Discusses the role of memoralization and collective memory in the 1994 to 1996 and 1999 to 2000 Russo-Chechen Wars. Roots of conflict between Russia and Chechnya; Collective memory of the deportation; Commemorations of the deportation in post-Soviet Chechnya.

Article excerpt:
Pp 101-107
The collapse of Communism in Eurasia has led to many events that few
analysts in the West could have predicted during the Cold War. One of
the most improbable of these events was the stunning military victory of
the tiny autonomous republic of Chechnya in the 1994–1996 war for
independence against the Russian Federation. In a David versus Goliath
struggle, bands of Chechen fighters took on the might of the Russian
army, often in open warfare, and over and over again defeated or
outmaneuvered Moscow’s better equipped, larger, professional armies.

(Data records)
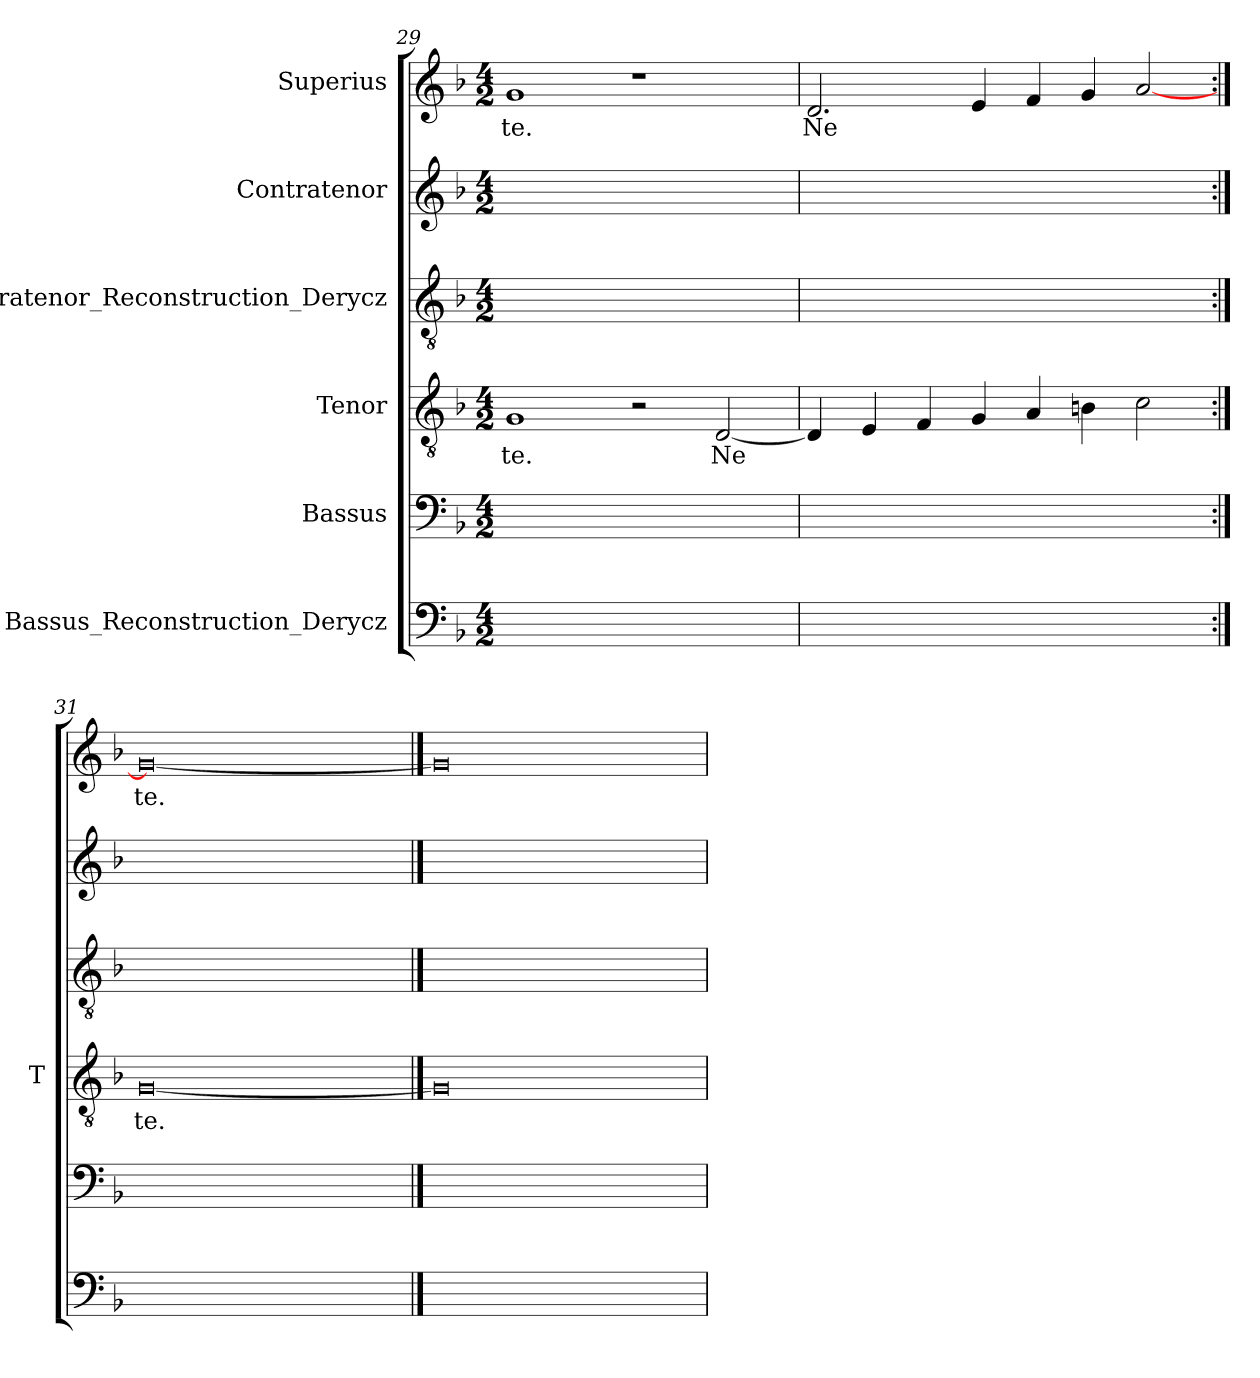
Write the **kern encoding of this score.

**kern	**kern	**kern	**text	**kern	**kern	**kern	**text
*part6	*part5	*part4	*part4	*part3	*part2	*part1	*part1
*staff6	*staff5	*staff4	*staff4	*staff3	*staff2	*staff1	*staff1
*I"Bassus_Reconstruction_Derycz	*I"Bassus	*I"Tenor	*	*I"Contratenor_Reconstruction_Derycz	*I"Contratenor	*I"Superius	*
*	*	*I'T	*	*	*	*	*
*clefF4	*clefF4	*clefGv2	*	*clefGv2	*clefG2	*clefG2	*
*k[b-]	*k[b-]	*k[b-]	*	*k[b-]	*k[b-]	*k[b-]	*
*M4/2	*M4/2	*M4/2	*	*M4/2	*M4/2	*M4/2	*
=29	=29	=29	=29	=29	=29	=29	=29
0ryy	0ryy	1G	-te.	0ryy	0ryy	1g	-te.
.	.	2r	.	.	.	1r	.
.	.	[2D	-Ne	.	.	.	.
=30	=30	=30	=30	=30	=30	=30	=30
0ryy	0ryy	4D]	.	0ryy	0ryy	2.d	-Ne
.	.	4E	.	.	.	.	.
.	.	4F	.	.	.	.	.
.	.	4G	.	.	.	4e	.
.	.	4A	.	.	.	4f	.
.	.	4Bn	.	.	.	4g	.
.	.	2c	.	.	.	[2a	.
=31:|!	=31:|!	=31:|!	=31:|!	=31:|!	=31:|!	=31:|!	=31:|!
0ryy	0ryy	[0G	-te.	0ryy	0ryy	0g_	-te.
==32	==32	==32	==32	==32	==32	==32	==32
0ryy	0ryy	0G]	.	0ryy	0ryy	0g]	.
=	=	=	=	=	=	=	=
*-	*-	*-	*-	*-	*-	*-	*-
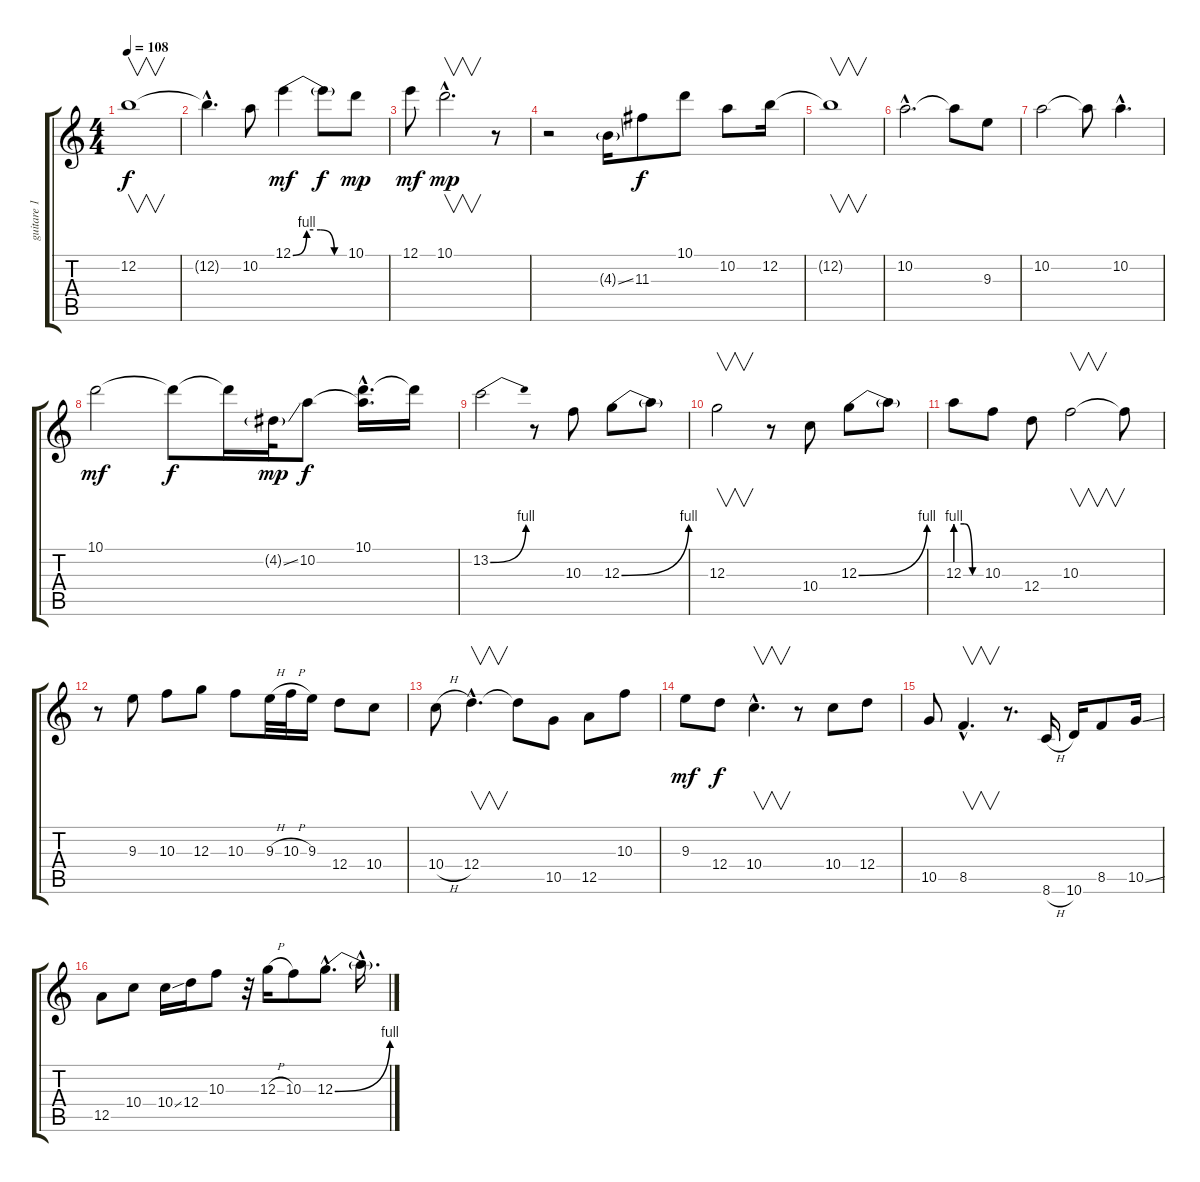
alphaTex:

\track ("guitare 1" "guitare 1") {instrument distortionguitar}
\staff {score tabs}
\tuning (E4 B3 G3 D3 A2 E2) {hide}
\ts (4 4)
\tempo 108
\clef g2
\ks c
12.2.1{v dy f} |
12.2{hac t}.4{d} 10.2.8 12.1{be (custom 0 0 15 4 30 4 45 0 60 0)}.4{dy mf} 12.1{t}.8{dy f} 10.1.8{dy mp} |
12.1.8{dy mf} 10.1{hac}.2{v d dy mp} r.8 |
r.2 4.3{ss g}.16 11.3.8{dy f} 10.1.8 10.2.8 12.2.16 |
12.2{t}.1{v} |
10.2{hac}.2{d} 10.2{t}.8 9.3.8 |
10.2.2 10.2{t}.8 10.2{hac}.4{d} |
10.1.2{dy mf} 10.1{t}.8{dy f} 10.1{t}.16 4.2{ss g}.32{dy mp} 10.2.8{dy f} (10.1{hac} 10.2{hac t}).16{d} 10.1{t}.16 |
13.2{be (bend 0 0 60 4)}.2 r.8 10.3.8 12.3{be (bend 0 0 60 4)}.8 12.3{t}.8 |
12.3.2{v} r.8 10.4.8 12.3{be (bend 0 0 60 4)}.8 12.3{t}.8 |
12.3{be (custom 0 4 20 4 40 0 60 0)}.8 10.3.8 12.4.8 10.3.2{v} 10.3{t}.8 |
r.8 9.3.8 10.3.8 12.3.8 10.3.8 9.3{h}.32 10.3{h}.32 9.3.16 12.4.8 10.4.8 |
10.4{h}.8 12.4{hac}.4{v d} 12.4{t}.8 10.5.8 12.5.8 10.3.8 |
9.3.8{dy mf} 12.4.8{dy f} 10.4{hac}.4{v d} r.8 10.4.8 12.4.8 |
10.5.8 8.5{hac}.4{v d} r.8{d} 8.6{h}.16 10.6.16 8.5.8 10.5{ss}.16 |
12.5.8 10.4.8 10.4{ss}.16 12.4.16 10.3.8 r.32 12.3{h}.16 10.3.8 12.3{be (bend 0 0 60 4) hac}.8{d} 12.3{hac t}.16{d}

» **Your goal**: Render this sentence from the article excerpt on the Russo-Chechen wars in Spanish: "The collapse of Communism in Eurasia has led to many events that few analysts in the West could have predicted during the Cold War."

» **The response**: El colapso del comunismo en Eurasia ha dado lugar a muchos acontecimientos que pocos analistas de Occidente podrían haber previsto durante la Guerra Fría.